READING TEXT:
---*---

Composer and journalist Frank Oteri recognized Pet Sounds as a "clear precedent" to the birth of album-oriented rock and progressive rock. Bill Martin, an author of books about prog-rock, felt that the album represented a turning point for prog as the Beach Boys and the Beatles transformed rock music from dance music into music that was made for listening to, bringing "expansions in harmony, instrumentation (and therefore timbre), duration, rhythm, and the use of recording technology". Asked in a 1968 interview about the Beatles' role in rock's "progress toward an art form", Led Zeppelin founder Jimmy Page responded, "I think the Beach Boys tried to do it first. I think there were lots of Beach Boy things on the Revolver album. Especially, the vocal harmony. Wilson really said a lot in his Pet Sounds album." Gang of Four's Andy Gill argued that "so many rock bands took [Pet Sounds] as a green light to get clever—to start playing with the time signatures, to go prog. You know, 'Let's put a french horn in there!' Before you know it, you've got Queen."

---*---

RECORDS SHOWN:
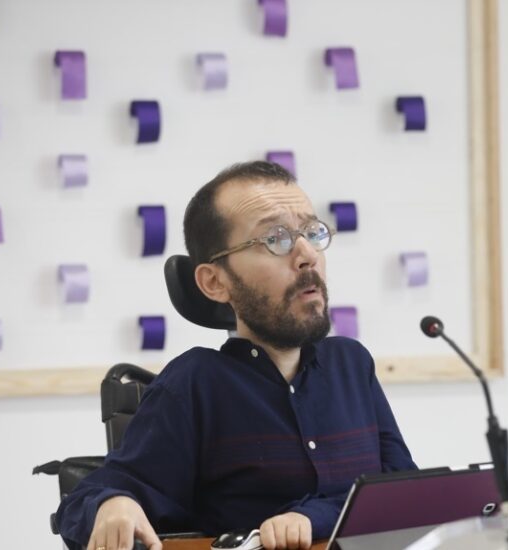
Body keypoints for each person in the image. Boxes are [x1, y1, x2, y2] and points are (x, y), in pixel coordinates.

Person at [56, 161, 416, 549]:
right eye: (275, 239)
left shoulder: (352, 364)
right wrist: (112, 504)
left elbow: (407, 495)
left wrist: (316, 516)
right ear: (214, 282)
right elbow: (84, 501)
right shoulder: (195, 383)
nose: (307, 255)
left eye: (312, 232)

---*---

WHAT THE TASK ASKS: Could you reproduce the text about Pet Sounds and progressive rock in full, word for word? The records are separate material, unrelated to the text about Pet Sounds.

SOLVED EXERCISE:
Composer and journalist Frank Oteri recognized Pet Sounds as a "clear precedent" to the birth of album-oriented rock and progressive rock. Bill Martin, an author of books about prog-rock, felt that the album represented a turning point for prog as the Beach Boys and the Beatles transformed rock music from dance music into music that was made for listening to, bringing "expansions in harmony, instrumentation (and therefore timbre), duration, rhythm, and the use of recording technology". Asked in a 1968 interview about the Beatles' role in rock's "progress toward an art form", Led Zeppelin founder Jimmy Page responded, "I think the Beach Boys tried to do it first. I think there were lots of Beach Boy things on the Revolver album. Especially, the vocal harmony. Wilson really said a lot in his Pet Sounds album." Gang of Four's Andy Gill argued that "so many rock bands took [Pet Sounds] as a green light to get clever—to start playing with the time signatures, to go prog. You know, 'Let's put a french horn in there!' Before you know it, you've got Queen."